Playing career: 1968–1974 (Carlton 1968–74, St Kilda 1974)

Games: 82 (Carlton 76, St. Kilda 6)

Goals: 25 (Carlton 22, St. Kilda 3)

A three time premiership player with Carlton, Chandler played 76 games for the Blues including the 1968, 1970 and 1972 premierships. He also played in the 1973 Grand Final team that lost to Richmond by 30 points. In 1974, Chandler played four games with the Blues before gaining a clearance to St Kilda where he added a further six games to his VFL career before returning home to Welshpool in 1975.

===Laurie Rippon===
Playing career: 1969–1973 (Footscray)

Games: 45 (Footscray 45)

Goals: 4 (Footscray 4)

Another product that came out of the Welshpool juniors to make it to the VFL/AFL. Didn't quite reach the success of Chandler but still managed to be a premiership player for the Bulldogs after Footscray defeated Richmond for the 1970 Night Premiership. In 1975, Rippn returned to his native Bulldogs where he coached the club to a preliminary final loss to Woodside. Rippon eventually moved on to play at Woodside and Devon in later years.

::::::

■ THINGS TO DO
**1.** In the Welshpool footballers text, which team beat Carlton in the 1973 Grand Final, and by how many points?
**2.** Go on with the text about the Welshpool footballers, starting after its last sentence.
The entries that come next have no connection to the text about the Welshpool footballers.

::::::

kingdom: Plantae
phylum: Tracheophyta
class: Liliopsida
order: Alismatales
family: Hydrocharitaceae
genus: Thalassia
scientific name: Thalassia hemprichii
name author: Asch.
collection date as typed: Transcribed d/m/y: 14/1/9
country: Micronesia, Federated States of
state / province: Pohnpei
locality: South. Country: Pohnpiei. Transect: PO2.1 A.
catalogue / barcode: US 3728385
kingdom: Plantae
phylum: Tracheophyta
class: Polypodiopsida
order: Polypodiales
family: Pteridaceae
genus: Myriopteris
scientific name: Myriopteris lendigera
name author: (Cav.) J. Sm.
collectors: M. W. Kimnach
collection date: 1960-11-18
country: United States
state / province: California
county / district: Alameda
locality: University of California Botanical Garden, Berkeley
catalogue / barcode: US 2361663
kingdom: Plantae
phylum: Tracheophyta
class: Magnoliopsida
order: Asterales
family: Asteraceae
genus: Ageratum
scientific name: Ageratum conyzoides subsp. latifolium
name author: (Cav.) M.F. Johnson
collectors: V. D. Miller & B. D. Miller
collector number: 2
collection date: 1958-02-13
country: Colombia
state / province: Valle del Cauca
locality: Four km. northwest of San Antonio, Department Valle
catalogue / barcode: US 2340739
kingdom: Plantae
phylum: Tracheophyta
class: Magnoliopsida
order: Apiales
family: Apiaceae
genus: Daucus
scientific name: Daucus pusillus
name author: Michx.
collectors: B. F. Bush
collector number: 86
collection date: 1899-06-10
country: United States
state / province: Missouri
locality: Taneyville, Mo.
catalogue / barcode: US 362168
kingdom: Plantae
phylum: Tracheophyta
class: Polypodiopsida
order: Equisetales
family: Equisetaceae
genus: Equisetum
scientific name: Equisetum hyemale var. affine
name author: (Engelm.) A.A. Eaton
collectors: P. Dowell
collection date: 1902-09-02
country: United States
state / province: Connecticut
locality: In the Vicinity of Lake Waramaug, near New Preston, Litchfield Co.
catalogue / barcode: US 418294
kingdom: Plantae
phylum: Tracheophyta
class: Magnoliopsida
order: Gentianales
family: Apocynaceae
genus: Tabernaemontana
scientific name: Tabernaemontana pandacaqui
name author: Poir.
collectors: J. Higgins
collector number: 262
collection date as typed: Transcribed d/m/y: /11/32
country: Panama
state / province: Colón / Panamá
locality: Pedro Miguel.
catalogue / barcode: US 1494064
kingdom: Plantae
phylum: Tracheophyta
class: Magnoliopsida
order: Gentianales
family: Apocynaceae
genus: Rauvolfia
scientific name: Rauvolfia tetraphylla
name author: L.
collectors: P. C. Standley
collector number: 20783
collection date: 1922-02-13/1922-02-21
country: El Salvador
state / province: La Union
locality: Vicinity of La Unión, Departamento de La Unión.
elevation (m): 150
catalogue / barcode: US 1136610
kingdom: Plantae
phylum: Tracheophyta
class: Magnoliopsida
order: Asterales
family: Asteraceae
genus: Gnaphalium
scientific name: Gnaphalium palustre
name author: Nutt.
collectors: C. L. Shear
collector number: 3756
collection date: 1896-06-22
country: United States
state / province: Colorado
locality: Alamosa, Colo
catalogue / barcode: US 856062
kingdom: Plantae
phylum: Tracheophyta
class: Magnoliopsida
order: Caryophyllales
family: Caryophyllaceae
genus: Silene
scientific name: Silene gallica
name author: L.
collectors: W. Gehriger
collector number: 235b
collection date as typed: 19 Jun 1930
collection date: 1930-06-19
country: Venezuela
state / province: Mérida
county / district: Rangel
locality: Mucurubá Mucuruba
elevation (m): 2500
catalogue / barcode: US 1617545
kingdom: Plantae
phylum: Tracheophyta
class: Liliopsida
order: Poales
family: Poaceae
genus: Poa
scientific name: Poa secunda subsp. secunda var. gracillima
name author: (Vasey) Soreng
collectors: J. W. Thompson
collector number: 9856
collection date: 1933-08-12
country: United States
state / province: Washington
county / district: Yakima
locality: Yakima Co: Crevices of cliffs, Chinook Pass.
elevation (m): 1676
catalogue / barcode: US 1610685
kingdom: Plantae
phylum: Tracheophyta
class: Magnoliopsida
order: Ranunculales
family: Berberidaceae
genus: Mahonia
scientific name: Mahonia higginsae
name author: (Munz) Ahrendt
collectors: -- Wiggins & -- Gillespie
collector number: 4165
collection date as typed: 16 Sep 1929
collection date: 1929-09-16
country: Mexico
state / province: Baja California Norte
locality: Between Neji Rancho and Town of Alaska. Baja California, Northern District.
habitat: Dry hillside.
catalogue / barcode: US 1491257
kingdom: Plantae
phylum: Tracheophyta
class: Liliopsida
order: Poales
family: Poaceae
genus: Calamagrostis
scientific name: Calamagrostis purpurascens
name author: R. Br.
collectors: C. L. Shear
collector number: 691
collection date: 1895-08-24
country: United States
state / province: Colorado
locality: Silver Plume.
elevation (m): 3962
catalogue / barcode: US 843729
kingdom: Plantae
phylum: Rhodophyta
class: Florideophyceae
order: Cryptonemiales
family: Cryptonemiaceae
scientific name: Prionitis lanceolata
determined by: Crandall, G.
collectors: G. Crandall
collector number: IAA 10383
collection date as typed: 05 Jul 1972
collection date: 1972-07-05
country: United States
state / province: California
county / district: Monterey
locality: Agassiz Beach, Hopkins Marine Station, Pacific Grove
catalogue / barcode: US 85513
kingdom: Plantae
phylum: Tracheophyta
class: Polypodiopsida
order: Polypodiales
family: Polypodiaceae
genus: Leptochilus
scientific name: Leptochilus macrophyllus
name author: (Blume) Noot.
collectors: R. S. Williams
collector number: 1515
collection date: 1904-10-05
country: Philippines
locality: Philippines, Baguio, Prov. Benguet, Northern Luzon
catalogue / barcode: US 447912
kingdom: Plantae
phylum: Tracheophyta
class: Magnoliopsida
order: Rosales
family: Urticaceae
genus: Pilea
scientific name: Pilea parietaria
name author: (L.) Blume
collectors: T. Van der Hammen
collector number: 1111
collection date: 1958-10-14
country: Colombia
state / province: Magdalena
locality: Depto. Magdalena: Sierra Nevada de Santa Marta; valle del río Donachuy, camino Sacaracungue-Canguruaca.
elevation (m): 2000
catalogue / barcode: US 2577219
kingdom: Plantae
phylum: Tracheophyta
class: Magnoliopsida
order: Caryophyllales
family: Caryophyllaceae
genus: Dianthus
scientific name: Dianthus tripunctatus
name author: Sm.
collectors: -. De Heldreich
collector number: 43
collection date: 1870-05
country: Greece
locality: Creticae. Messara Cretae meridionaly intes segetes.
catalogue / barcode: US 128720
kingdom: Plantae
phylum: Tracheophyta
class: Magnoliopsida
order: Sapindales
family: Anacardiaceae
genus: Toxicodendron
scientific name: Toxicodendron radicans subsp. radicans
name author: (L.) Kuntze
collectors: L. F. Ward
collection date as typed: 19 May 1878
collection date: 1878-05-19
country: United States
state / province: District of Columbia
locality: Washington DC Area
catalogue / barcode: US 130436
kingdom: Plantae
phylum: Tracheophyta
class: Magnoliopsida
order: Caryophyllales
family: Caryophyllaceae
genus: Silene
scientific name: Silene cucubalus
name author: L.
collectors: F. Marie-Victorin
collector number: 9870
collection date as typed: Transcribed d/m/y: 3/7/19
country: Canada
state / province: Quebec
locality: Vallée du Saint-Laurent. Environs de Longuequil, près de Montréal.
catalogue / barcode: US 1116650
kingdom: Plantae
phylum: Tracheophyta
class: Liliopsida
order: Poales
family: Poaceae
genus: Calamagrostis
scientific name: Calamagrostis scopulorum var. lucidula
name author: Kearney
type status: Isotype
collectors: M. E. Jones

::::::

■ ANSWERS TO EACH TASK
**1.** Richmond, by 30 points.

**2.**
===Max Parker===
Playing career: 1971 (Footscray)

Games: 5 (Footscray 5)

Goals: 6 (Footscray 6)

Became an inspirational legend of SANFL club, Woodville. Parker was initial recruited by Footscray for the 1971 VFL season and played 5 games during the season as a ruckman but found it hard to crack a regular spot against the likes of Gary Dempsey and Barry Round. He became a part of the Ray Huppatz swap and then forged a remarkable career with Woodville that spanned over 250 games for the Eagles. Captained the club in 1982 and again in 1986–87 under the tutelage of VFL/AFL legend, Malcolm Blight. Max made a short return to the Welshpool Football Club in 1990 with a handful of games played before his career eventually closed.